Lens and sensor metadata:

-------

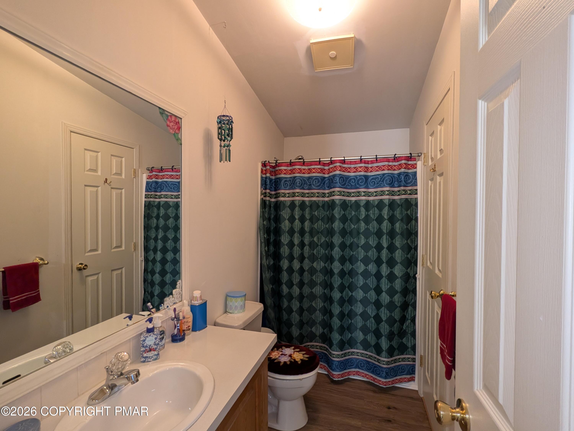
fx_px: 265
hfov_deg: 94.5
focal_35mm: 16
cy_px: 216
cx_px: 287
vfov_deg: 78.1
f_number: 2.2
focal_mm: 2.22
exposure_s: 1/40
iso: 203
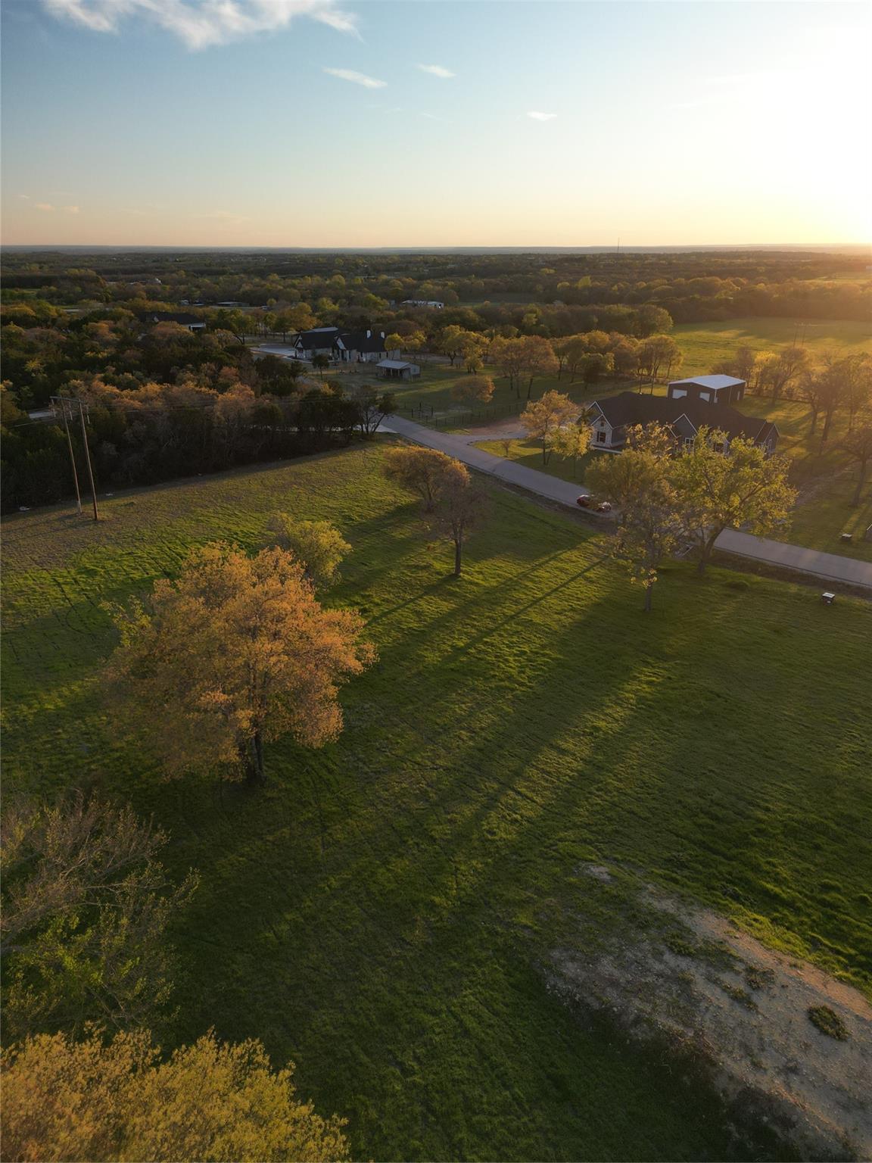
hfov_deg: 56.8
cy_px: 582
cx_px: 436
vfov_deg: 71.6
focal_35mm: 24
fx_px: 806
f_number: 1.7
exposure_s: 1/320
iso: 100
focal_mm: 6.72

-------

All lines between the one that contains "vfov_deg: 78.1" and the end of the records above, both included, are to be returned exactly as they stand, except for pictures, which are omitted.

vfov_deg: 78.1
f_number: 2.2
focal_mm: 2.22
exposure_s: 1/40
iso: 203
hfov_deg: 56.8
cy_px: 582
cx_px: 436
vfov_deg: 71.6
focal_35mm: 24
fx_px: 806
f_number: 1.7
exposure_s: 1/320
iso: 100
focal_mm: 6.72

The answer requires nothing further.